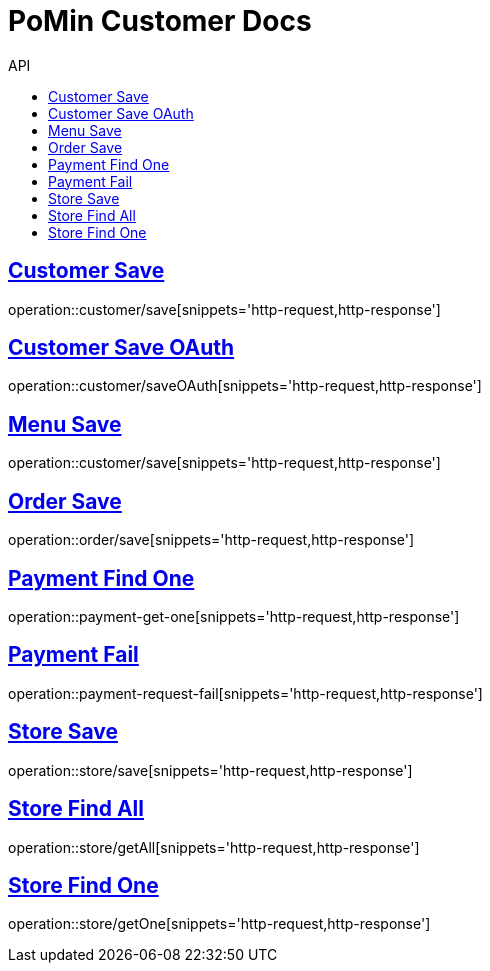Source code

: = PoMin Customer Docs
:icons: font
:source-highlighter: highlightjs
:toc: left
:toc-title: API
:toclevels: 2
:sectlinks:

== Customer Save
operation::customer/save[snippets='http-request,http-response']

== Customer Save OAuth
operation::customer/saveOAuth[snippets='http-request,http-response']

== Menu Save
operation::customer/save[snippets='http-request,http-response']

== Order Save
operation::order/save[snippets='http-request,http-response']

== Payment Find One
operation::payment-get-one[snippets='http-request,http-response']

== Payment Fail
operation::payment-request-fail[snippets='http-request,http-response']

== Store Save
operation::store/save[snippets='http-request,http-response']

== Store Find All
operation::store/getAll[snippets='http-request,http-response']

== Store Find One
operation::store/getOne[snippets='http-request,http-response']

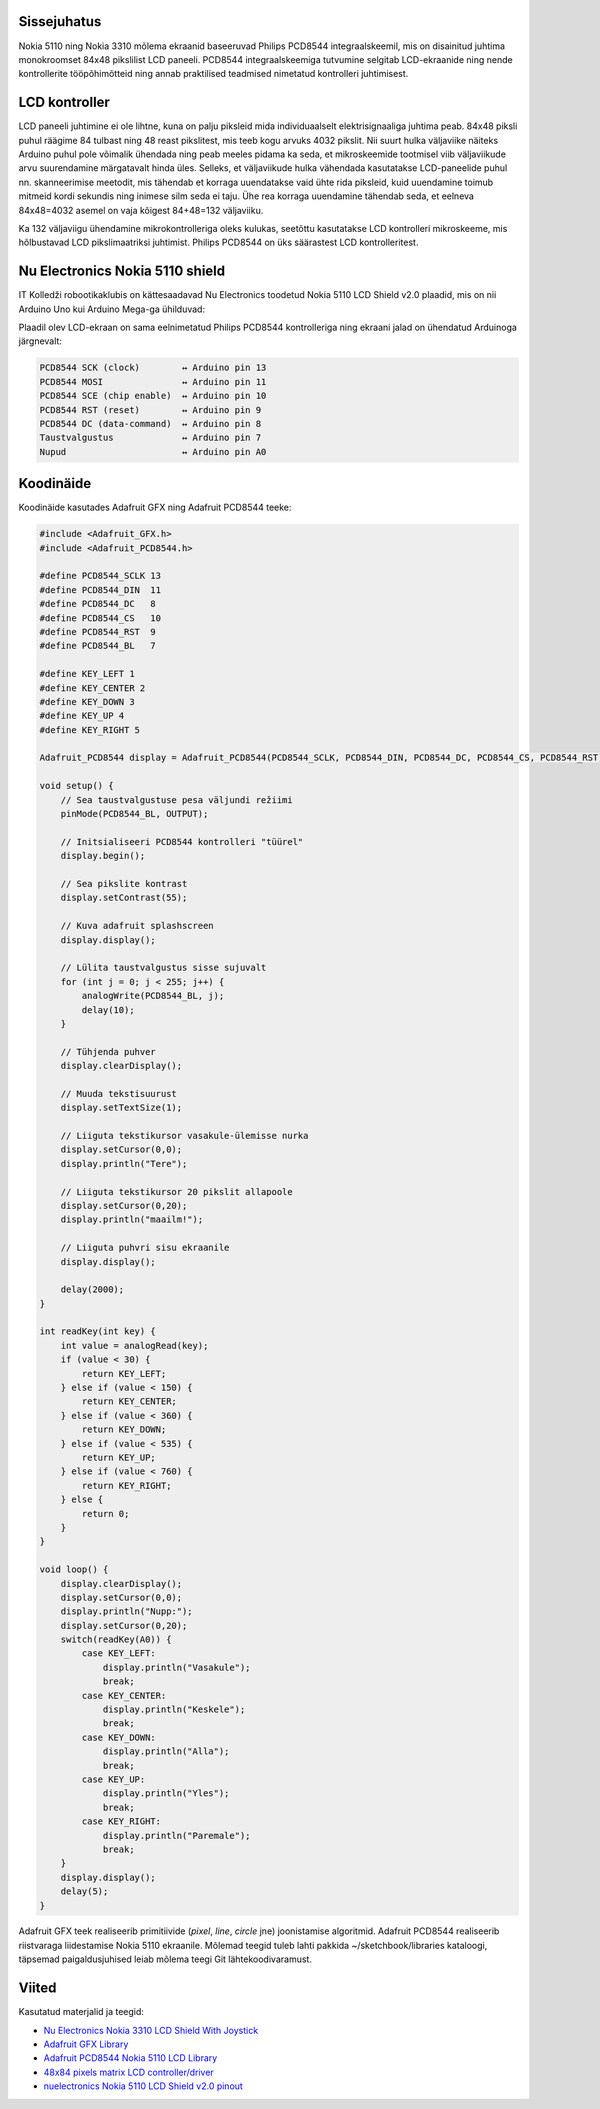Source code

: .. title: Nokia 5110 LCD Shield v2.0
.. author: Lauri Võsandi <lauri.vosandi@gmail.com>
.. license: cc-by-3
.. tags: Tiigriülikool, Arduino, Estonian IT College, PCD8544
.. date: 2014-06-07

Sissejuhatus
------------

Nokia 5110 ning Nokia 3310 mõlema ekraanid baseeruvad Philips PCD8544
integraalskeemil, mis on disainitud juhtima monokroomset 84x48 pikslilist LCD paneeli.
PCD8544 integraalskeemiga tutvumine selgitab LCD-ekraanide ning nende
kontrollerite tööpõhimõtteid ning annab praktilised teadmised
nimetatud kontrolleri juhtimisest.

LCD kontroller
--------------

LCD paneeli juhtimine ei ole lihtne, kuna on palju piksleid mida
individuaalselt elektrisignaaliga juhtima peab.
84x48 piksli puhul räägime 84 tulbast ning 48 reast pikslitest, mis teeb
kogu arvuks 4032 pikslit.
Nii suurt hulka väljaviike näiteks Arduino puhul pole võimalik ühendada ning
peab meeles pidama ka seda, et mikroskeemide tootmisel viib väljaviikude arvu
suurendamine märgatavalt hinda üles.
Selleks, et väljaviikude hulka vähendada kasutatakse LCD-paneelide puhul
nn. skanneerimise meetodit, mis tähendab et korraga uuendatakse 
vaid ühte rida piksleid, kuid uuendamine toimub mitmeid kordi sekundis ning
inimese silm seda ei taju. Ühe rea korraga uuendamine tähendab seda, 
et eelneva 84x48=4032 asemel on vaja kõigest 84+48=132 väljaviiku.

Ka 132 väljaviigu ühendamine mikrokontrolleriga oleks kulukas,
seetõttu kasutatakse LCD kontrolleri mikroskeeme, mis hõlbustavad
LCD pikslimaatriksi juhtimist. Philips PCD8544 on üks säärastest
LCD kontrolleritest.

Nu Electronics Nokia 5110 shield
--------------------------------

IT Kolledži robootikaklubis on kättesaadavad
Nu Electronics toodetud Nokia 5110 LCD Shield v2.0 plaadid,
mis on nii Arduino Uno kui Arduino Mega-ga ühilduvad:

.. image:: img/nokia-5110-lcd-shield.jpg
    :align: center

Plaadil olev LCD-ekraan on sama eelnimetatud Philips PCD8544 kontrolleriga
ning ekraani jalad on ühendatud Arduinoga järgnevalt:


.. code::

    PCD8544 SCK (clock)        ↔ Arduino pin 13
    PCD8544 MOSI               ↔ Arduino pin 11
    PCD8544 SCE (chip enable)  ↔ Arduino pin 10
    PCD8544 RST (reset)        ↔ Arduino pin 9
    PCD8544 DC (data-command)  ↔ Arduino pin 8
    Taustvalgustus             ↔ Arduino pin 7
    Nupud                      ↔ Arduino pin A0
    
Koodinäide
----------

Koodinäide kasutades Adafruit GFX ning Adafruit PCD8544 teeke:

.. code:: cpp

    #include <Adafruit_GFX.h>
    #include <Adafruit_PCD8544.h>

    #define PCD8544_SCLK 13
    #define PCD8544_DIN  11
    #define PCD8544_DC   8
    #define PCD8544_CS   10
    #define PCD8544_RST  9
    #define PCD8544_BL   7

    #define KEY_LEFT 1
    #define KEY_CENTER 2
    #define KEY_DOWN 3
    #define KEY_UP 4
    #define KEY_RIGHT 5

    Adafruit_PCD8544 display = Adafruit_PCD8544(PCD8544_SCLK, PCD8544_DIN, PCD8544_DC, PCD8544_CS, PCD8544_RST);

    void setup() {
        // Sea taustvalgustuse pesa väljundi režiimi
        pinMode(PCD8544_BL, OUTPUT);

        // Initsialiseeri PCD8544 kontrolleri "tüürel"
        display.begin();
        
        // Sea pikslite kontrast
        display.setContrast(55); 
     
        // Kuva adafruit splashscreen 
        display.display();

        // Lülita taustvalgustus sisse sujuvalt  
        for (int j = 0; j < 255; j++) {
            analogWrite(PCD8544_BL, j);
            delay(10);
        }

        // Tühjenda puhver
        display.clearDisplay();

        // Muuda tekstisuurust
        display.setTextSize(1);
        
        // Liiguta tekstikursor vasakule-ülemisse nurka
        display.setCursor(0,0);
        display.println("Tere");

        // Liiguta tekstikursor 20 pikslit allapoole
        display.setCursor(0,20);
        display.println("maailm!");
        
        // Liiguta puhvri sisu ekraanile
        display.display();
        
        delay(2000);
    }

    int readKey(int key) {
        int value = analogRead(key);
        if (value < 30) {
            return KEY_LEFT;
        } else if (value < 150) {
            return KEY_CENTER;
        } else if (value < 360) {
            return KEY_DOWN;
        } else if (value < 535) {
            return KEY_UP;
        } else if (value < 760) {
            return KEY_RIGHT;
        } else {
            return 0;
        }
    }

    void loop() {
        display.clearDisplay();
        display.setCursor(0,0);
        display.println("Nupp:");
        display.setCursor(0,20);
        switch(readKey(A0)) {
            case KEY_LEFT:
                display.println("Vasakule");
                break;
            case KEY_CENTER:
                display.println("Keskele");
                break;
            case KEY_DOWN:
                display.println("Alla");
                break;
            case KEY_UP:
                display.println("Yles");
                break;
            case KEY_RIGHT:
                display.println("Paremale");
                break;
        }
        display.display();
        delay(5);
    }

Adafruit GFX teek realiseerib primitiivide (*pixel*, *line*, *circle* jne)
joonistamise algoritmid.
Adafruit PCD8544 realiseerib riistvaraga liidestamise Nokia 5110 ekraanile.
Mõlemad teegid tuleb lahti pakkida ~/sketchbook/libraries kataloogi,
täpsemad paigaldusjuhised leiab mõlema teegi Git lähtekoodivaramust.

Viited
------

Kasutatud materjalid ja teegid:

* `Nu Electronics Nokia 3310 LCD Shield With Joystick <http://shieldlist.org/nuelectronics/nokia-lcd>`_
* `Adafruit GFX Library <https://github.com/adafruit/Adafruit-GFX-Library/>`_
* `Adafruit PCD8544 Nokia 5110 LCD Library <https://github.com/adafruit/Adafruit-PCD8544-Nokia-5110-LCD-library/>`_
* `48x84 pixels matrix LCD controller/driver <http://www.sparkfun.com/datasheets/LCD/Monochrome/Nokia5110.pdf>`_
* `nuelectronics Nokia 5110 LCD Shield v2.0 pinout <http://mbed.org/users/SomeRandomBloke/code/N3310LCD/file/46bcc4e584c4/N3310SPIConfig.h>`_
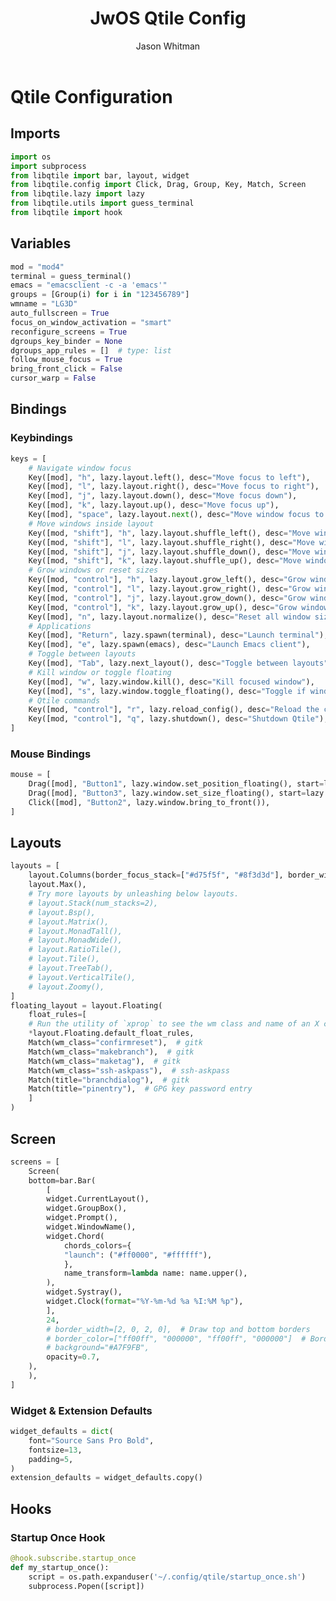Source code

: #+title: JwOS Qtile Config
#+author: Jason Whitman
#+property: header-args :tangle config.py
#+auto_tangle: t

* Qtile Configuration
** Imports
#+begin_src python
  import os
  import subprocess
  from libqtile import bar, layout, widget
  from libqtile.config import Click, Drag, Group, Key, Match, Screen
  from libqtile.lazy import lazy
  from libqtile.utils import guess_terminal
  from libqtile import hook
#+end_src
** Variables
#+begin_src python
  mod = "mod4"
  terminal = guess_terminal()
  emacs = "emacsclient -c -a 'emacs'"
  groups = [Group(i) for i in "123456789"]
  wmname = "LG3D"
  auto_fullscreen = True
  focus_on_window_activation = "smart"
  reconfigure_screens = True
  dgroups_key_binder = None
  dgroups_app_rules = []  # type: list
  follow_mouse_focus = True
  bring_front_click = False
  cursor_warp = False
#+end_src
** Bindings
*** Keybindings
#+begin_src python
  keys = [
      # Navigate window focus
      Key([mod], "h", lazy.layout.left(), desc="Move focus to left"),
      Key([mod], "l", lazy.layout.right(), desc="Move focus to right"),
      Key([mod], "j", lazy.layout.down(), desc="Move focus down"),
      Key([mod], "k", lazy.layout.up(), desc="Move focus up"),
      Key([mod], "space", lazy.layout.next(), desc="Move window focus to other window"),
      # Move windows inside layout
      Key([mod, "shift"], "h", lazy.layout.shuffle_left(), desc="Move window to the left"),
      Key([mod, "shift"], "l", lazy.layout.shuffle_right(), desc="Move window to the right"),
      Key([mod, "shift"], "j", lazy.layout.shuffle_down(), desc="Move window down"),
      Key([mod, "shift"], "k", lazy.layout.shuffle_up(), desc="Move window up"),
      # Grow windows or reset sizes
      Key([mod, "control"], "h", lazy.layout.grow_left(), desc="Grow window to the left"),
      Key([mod, "control"], "l", lazy.layout.grow_right(), desc="Grow window to the right"),
      Key([mod, "control"], "j", lazy.layout.grow_down(), desc="Grow window down"),
      Key([mod, "control"], "k", lazy.layout.grow_up(), desc="Grow window up"),
      Key([mod], "n", lazy.layout.normalize(), desc="Reset all window sizes"),
      # Applications
      Key([mod], "Return", lazy.spawn(terminal), desc="Launch terminal"),
      Key([mod], "e", lazy.spawn(emacs), desc="Launch Emacs client"),
      # Toggle between layouts
      Key([mod], "Tab", lazy.next_layout(), desc="Toggle between layouts"),
      # Kill window or toggle floating
      Key([mod], "w", lazy.window.kill(), desc="Kill focused window"),
      Key([mod], "s", lazy.window.toggle_floating(), desc="Toggle if window is floating"),
      # Qtile commands
      Key([mod, "control"], "r", lazy.reload_config(), desc="Reload the config"),
      Key([mod, "control"], "q", lazy.shutdown(), desc="Shutdown Qtile"),
  ]
#+end_src
*** Mouse Bindings
#+begin_src python
  mouse = [
      Drag([mod], "Button1", lazy.window.set_position_floating(), start=lazy.window.get_position()),
      Drag([mod], "Button3", lazy.window.set_size_floating(), start=lazy.window.get_size()),
      Click([mod], "Button2", lazy.window.bring_to_front()),
  ]
#+end_src
** Layouts
#+begin_src python
  layouts = [
      layout.Columns(border_focus_stack=["#d75f5f", "#8f3d3d"], border_width=4),
      layout.Max(),
      # Try more layouts by unleashing below layouts.
      # layout.Stack(num_stacks=2),
      # layout.Bsp(),
      # layout.Matrix(),
      # layout.MonadTall(),
      # layout.MonadWide(),
      # layout.RatioTile(),
      # layout.Tile(),
      # layout.TreeTab(),
      # layout.VerticalTile(),
      # layout.Zoomy(),
  ]
  floating_layout = layout.Floating(
      float_rules=[
	  # Run the utility of `xprop` to see the wm class and name of an X client.
	  ,*layout.Floating.default_float_rules,
	  Match(wm_class="confirmreset"),  # gitk
	  Match(wm_class="makebranch"),  # gitk
	  Match(wm_class="maketag"),  # gitk
	  Match(wm_class="ssh-askpass"),  # ssh-askpass
	  Match(title="branchdialog"),  # gitk
	  Match(title="pinentry"),  # GPG key password entry
      ]
  )
#+end_src
** Screen
#+begin_src python
  screens = [
      Screen(
	  bottom=bar.Bar(
	      [
		  widget.CurrentLayout(),
		  widget.GroupBox(),
		  widget.Prompt(),
		  widget.WindowName(),
		  widget.Chord(
		      chords_colors={
			  "launch": ("#ff0000", "#ffffff"),
		      },
		      name_transform=lambda name: name.upper(),
		  ),
		  widget.Systray(),
		  widget.Clock(format="%Y-%m-%d %a %I:%M %p"),
	      ],
	      24,
	      # border_width=[2, 0, 2, 0],  # Draw top and bottom borders
	      # border_color=["ff00ff", "000000", "ff00ff", "000000"]  # Borders are magenta
	      # background="#A7F9FB",
	      opacity=0.7,
	  ),
      ),
  ]
#+end_src
*** Widget & Extension Defaults
#+begin_src python
widget_defaults = dict(
    font="Source Sans Pro Bold",
    fontsize=13,
    padding=5,
)
extension_defaults = widget_defaults.copy()
#+end_src

** Hooks
*** Startup Once Hook
#+begin_src python
  @hook.subscribe.startup_once
  def my_startup_once():
      script = os.path.expanduser('~/.config/qtile/startup_once.sh')
      subprocess.Popen([script])
#+end_src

### Required work
Search the material above for the word "seda", then copy each line that holds it.

### Answer to the exercise
peab meeles pidama ka seda, et mikroskeemide tootmisel viib väljaviikude arvu
inimese silm seda ei taju. Ühe rea korraga uuendamine tähendab seda, 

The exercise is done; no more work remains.